In light of allegations against shepherds who may have offended members of their flock emotionally, physically, psychologically, some Catholics have called for the resignation of our bishop, some even for that of our pope. Would this solution reflect Jesus’ teachings? Would it create healing? Does it demonstrate any solidarity for our family, already so wounded?
But what about the victims? Don’t they have the right to recourse? Don’t they have the right to be hurt, angry, frustrated, disillusioned and vengeful? Don’t we all have that right?
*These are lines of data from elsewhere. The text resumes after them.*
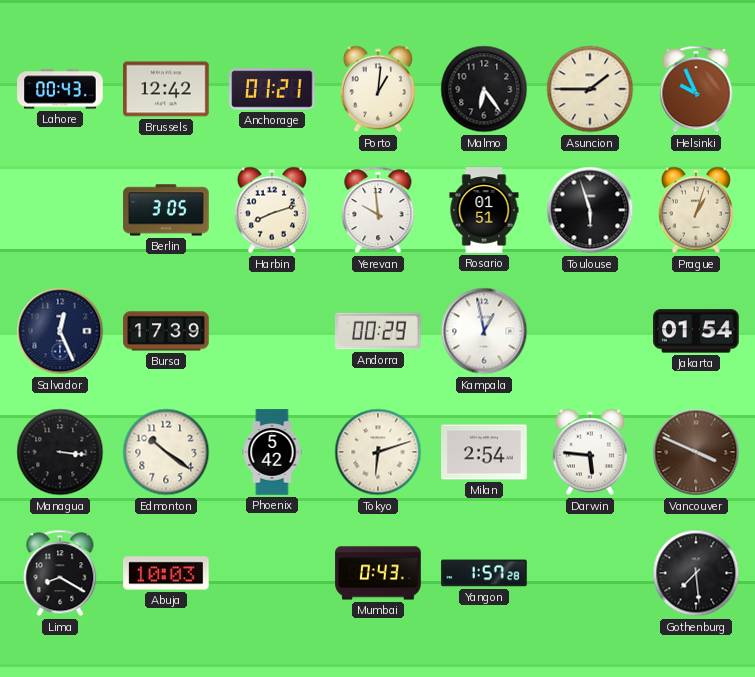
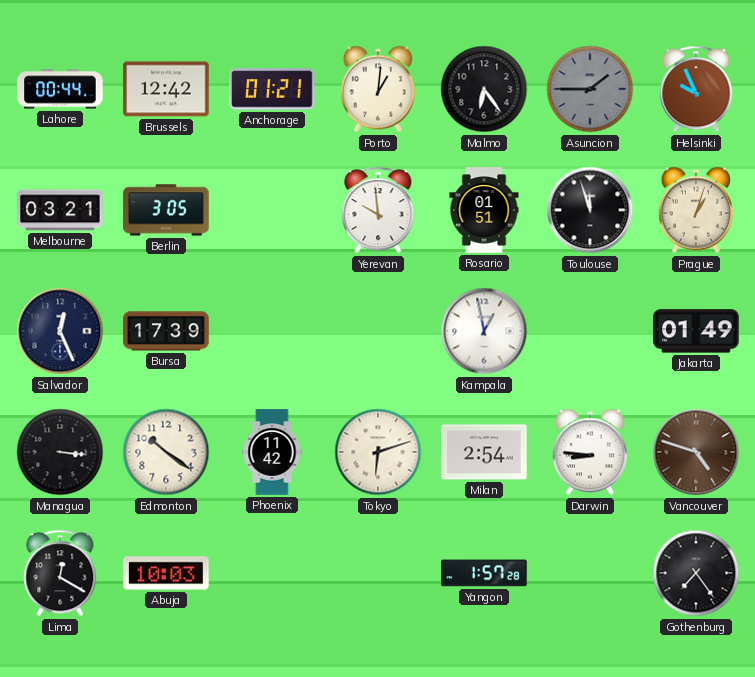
Lahore: 00:43 -> 00:44
Asuncion dial: cream -> grey
Melbourne: none -> 03:21
Harbin: 8:12 -> none
Toulouse: 5:57 -> 11:57
Andorra: 00:29 -> none
Jakarta: 01:54 -> 01:49
Phoenix: 5:42 -> 11:42
Darwin: 5:46 -> 8:46
Vancouver: 3:49 -> 4:48
Lima: 8:20 -> 12:20
Mumbai: 0:43 -> none
Gothenburg: 7:29 -> 7:24
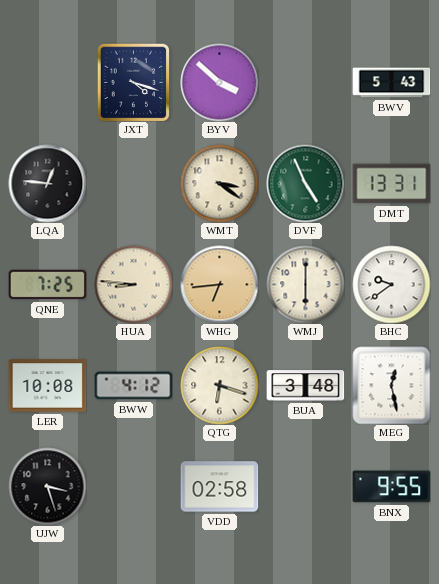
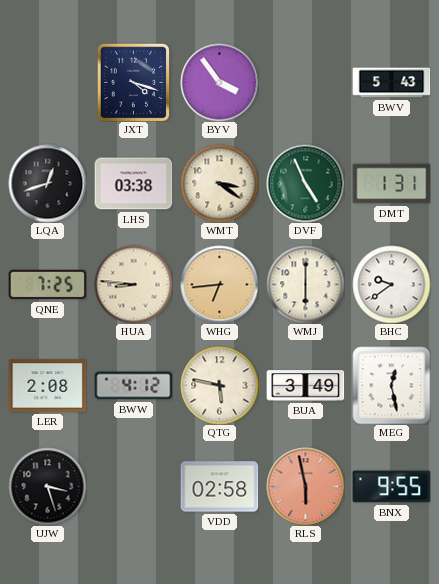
BYV: 3:52 -> 3:54
LQA: 12:46 -> 12:42
LHS: none -> 03:38
DMT: 13:31 -> 1:31
LER: 10:08 -> 2:08
QTG: 6:18 -> 5:47
BUA: 3:48 -> 3:49
RLS: none -> 5:58
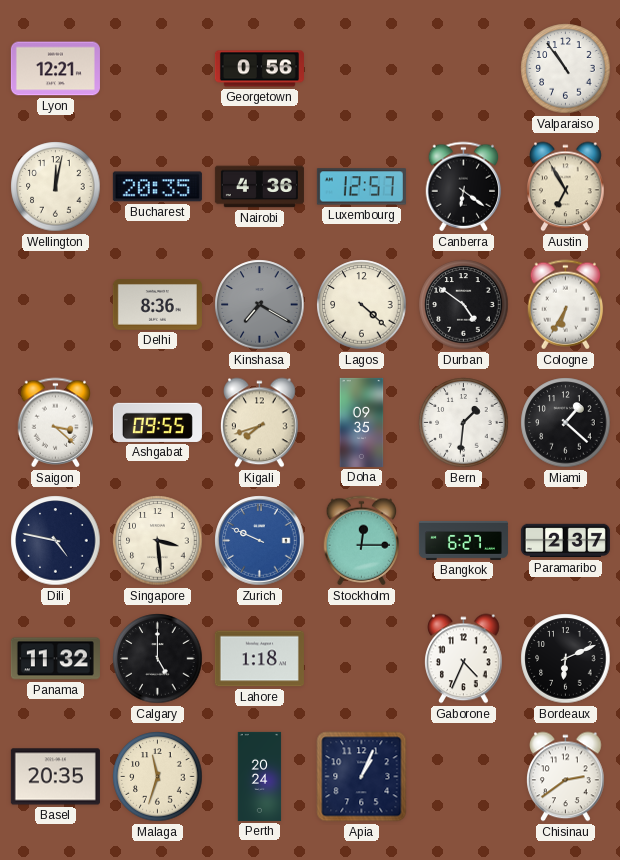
If that is my right, I respectfully relinquish it. I do so alongside many brave survivors of the Holocaust, who transcended their torture by forgiving their transgressors; with Mahatma Gandhi and his followers, who peacefully prevailed over their political oppressors; and with Pope St. John Paul II, who offered swift and sincere clemency to his would-be assassin. These examples of true freedom exhibit how one may be delivered from the vise of any antagonist, transforming victims into victors, and those worthy of pity into those who exercise real power.
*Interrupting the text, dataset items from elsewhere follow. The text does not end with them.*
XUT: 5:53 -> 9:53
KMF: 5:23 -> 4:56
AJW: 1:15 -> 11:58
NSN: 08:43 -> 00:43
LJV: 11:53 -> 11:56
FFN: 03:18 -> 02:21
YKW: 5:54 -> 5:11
The Beatitudes state the destiny of those brought low and mistreated – all good things! The woman caught in adultery, Matthew the tax collector, and the thief hanging next to Him, Jesus exonerated. His stance mirrored mercy for those who did wrong, not those who were wronged.
Isn’t this a radical posture, going against the earthly principles of fairness, legality and justice? Yes, it is. But it’s what distinguishes Christians from the rest of the world.